I toss and turn in bed and my mind spins in a thousand different directions. I mentally check off a lengthy list of everything that I would have done differently:
- I would have focused on my specific contributions, citing specific stats, and how I was able to help my team achieve our ambitious goals.
- When the interviewer made a lame joke about my alma mater and its football record, I would have laughed more and joked with him.
- I would have smiled more. I might have even worn my blue suit, instead of my black one.
You ask when the interview took place? Yesterday? Last week? Oh, my goodness, no. The interview took place more than twenty-five years ago. I was working as a newspaper reporter in Northern Virginia and was interviewing for a bigger one in Pennsylvania. The years have ticked off, but I still find myself occasionally playing the interview out in my head.
Never letting go
The job seemed to have my name on it. My wife and I were trying to relocate and it checked off a number of boxes. The manager seemed to really like me. Our paths had crossed a few times prior to the interview and he was always excited to touch base with me. He interviewed me twice on the phone and then brought me on location. When we met face-to-face, I met with him and then with his team and he even took me out to lunch. When we parted, I left with an impression that he wanted to check up on a few references, but a job offer would be coming any day. As they say, the “job was in the bag.”
But oh, was I mistaken! I read the situation wrong or something happened behind the scenes, because the happy call never came.
First one day passed, then another, then another. The editor was usually well spoken, but when he finally called me, he seemed at a loss for words. He seemed out-of-breath. He said that he had decided to go in a different direction. His words were devastating, not because of the content, but because of what he didn’t say.
He never really explained why he didn’t choose me. I specifically asked where I could improve? What I could work on for future consideration? He said nothing. What had I done wrong? Where was I lacking? He again said nothing.
The rejection all these years later still irritates me, still drives me crazy. We all get rejected, but some of us hold it better. Put me in the camp that fails to take rejection well.
Feeling the sting
Oh, I talk a good game, when it comes to rejection. I tell myself that I’m better off, that I’m fine, that it’s the other person’s loss, but, I still have moments when the sting comes back to me all over again.

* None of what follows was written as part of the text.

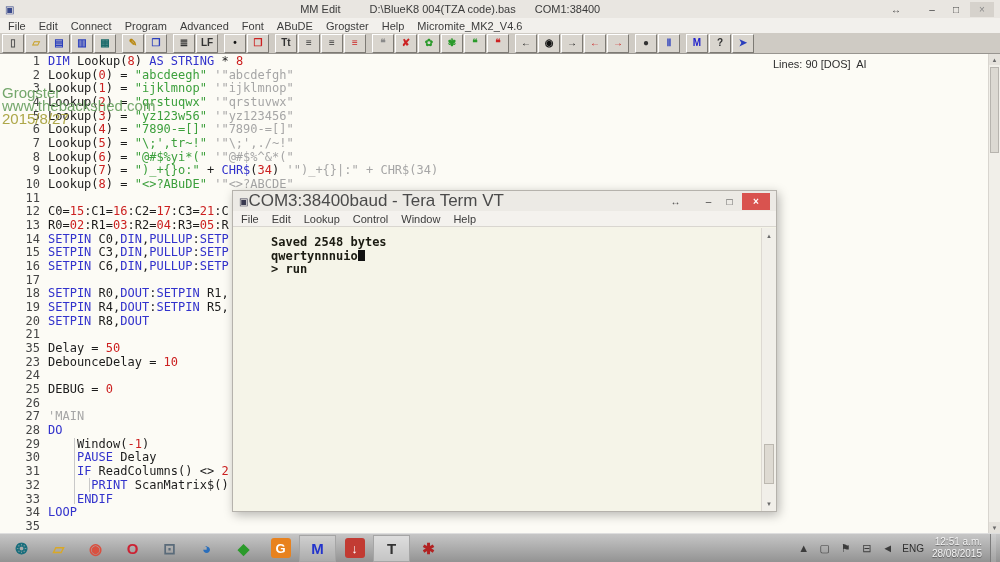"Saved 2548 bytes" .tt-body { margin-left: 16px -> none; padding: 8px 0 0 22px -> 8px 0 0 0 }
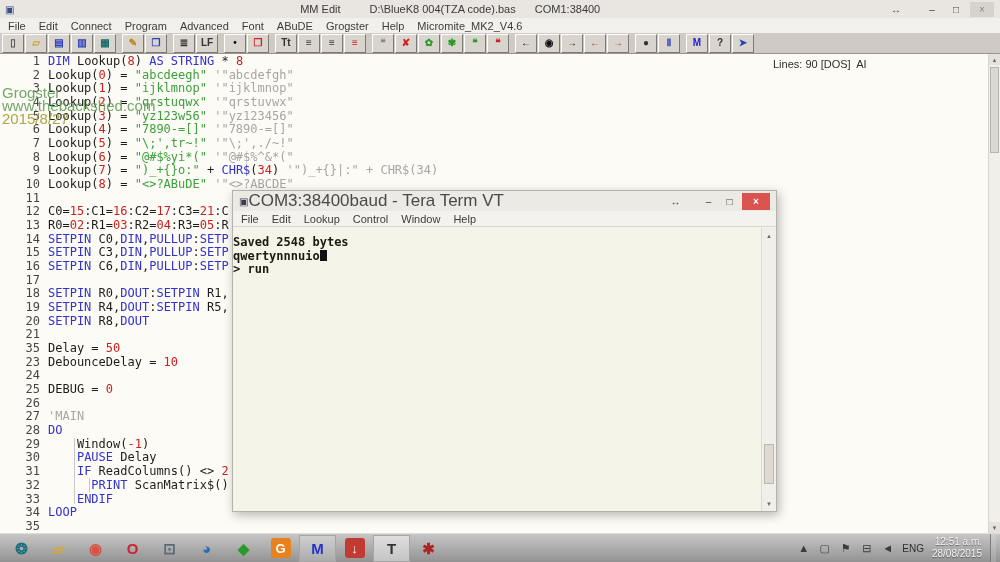"qwertynnnuio" div.tline { order: before "> run" -> after "> run" }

The girl in high school I didn’t have the courage to ask to go out with me. The acquaintances in college who rejected me for not coming from the right side of the street. The companies who rejected me because I didn’t have the right pedigree. The manager who rejected me for a higher role, because he couldn’t find another person to fill my old role.
Pick yourself up
When I face rejection now, I tell myself to be strong, to keep my eye on my goal. I remind myself too that life is what you make of it. Finally, I put myself out there and see where the chips fall – that’s all you can do.
I’ve been lucky too. I got good news this week about a new job with an awesome manager. It was challenging going through the ups and downs of the interview process, but I put myself out there and was rewarded.
The message in the end: Sometimes rejection never comes!